A investigação do Conselho Superior do Ministério Público começou aquando do arquivamento do processo contra Mesquita Machado, antigo presidente da Câmara Municipal de Braga. Foram oito anos de investigação para apurar quase nada.

Depois, o magistrado José Lemos deixou prescrever outro processo, de burla e falsificação, que lesou o Estado em quase um milhão de euros, num inquérito contra 11 arguidos que esteve parado quatro anos. Em setembro de 2012, o procurador-adjunto alegou ausência de provas e, mesmo assim, já não os poderia acusar, porque o caso estaria prescrito.

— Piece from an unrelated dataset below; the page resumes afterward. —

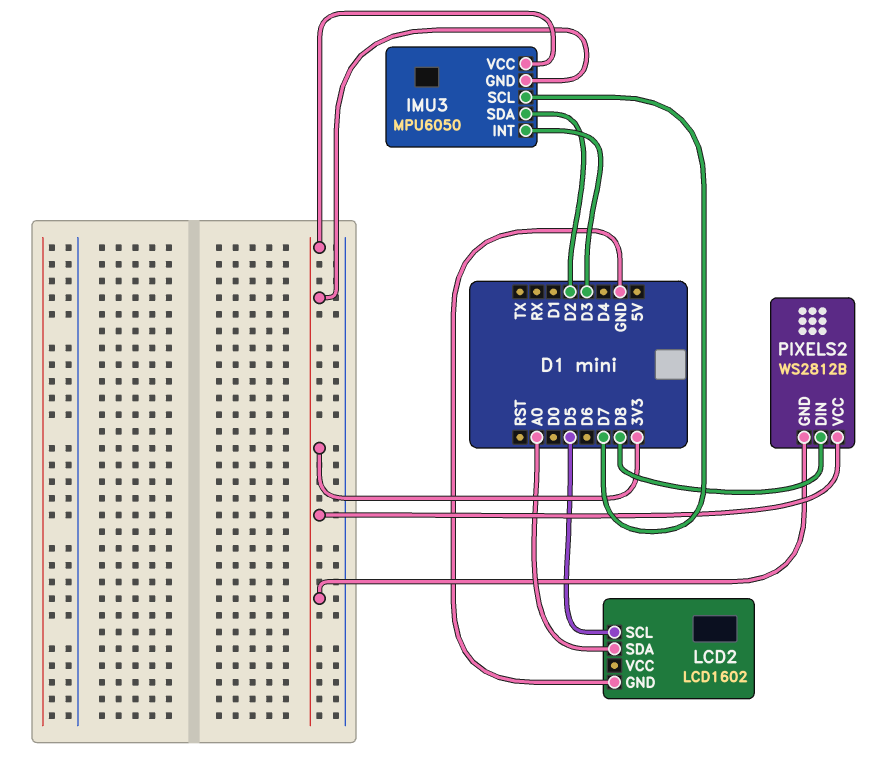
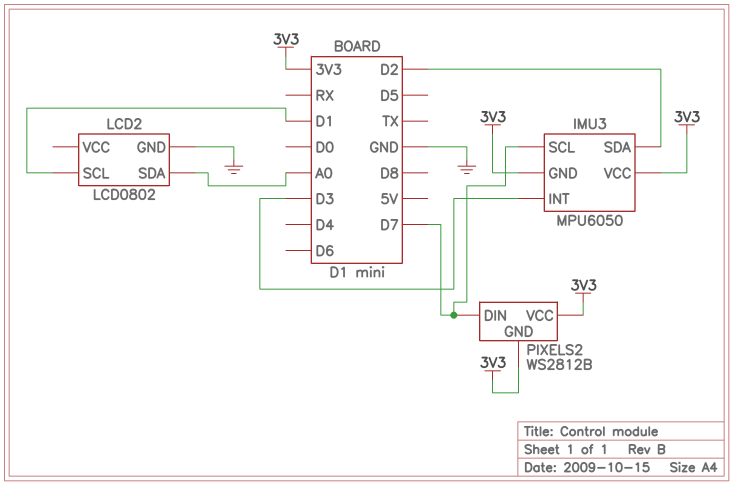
LCD2: LCD1602 -> LCD0802
LCD2 pin SCL: D5 -> D1
PIXELS2 pin DIN: D8 -> D7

Uma das situações mais graves diz respeito a um caso de violação e violência doméstica, no qual a investigação esteve praticamente parada durante três anos sem que houvesse justificação para tal.

De com o «Correio da Manhã», e perante este caso em particular, o Conselho Superior do Ministério Público, considerou que o procurador revelou uma conduta de grave negligência, tendo-se mostrado insensível perante este tipo de crimes.

Estes são alguns exemplos dos muitos processos que o magistrado terá deixado prescrever e que levaram o Conselho Superior do Ministério Público a suspender José lemos por cinco meses e a transferi-lo para o tribunal de Vila Pouca de Aguiar.

O magistrado interpôs uma providência cautelar, no Supremo Tribunal Administrativo, conseguindo voltar ao trabalho, enquanto não há trânsito em julgado.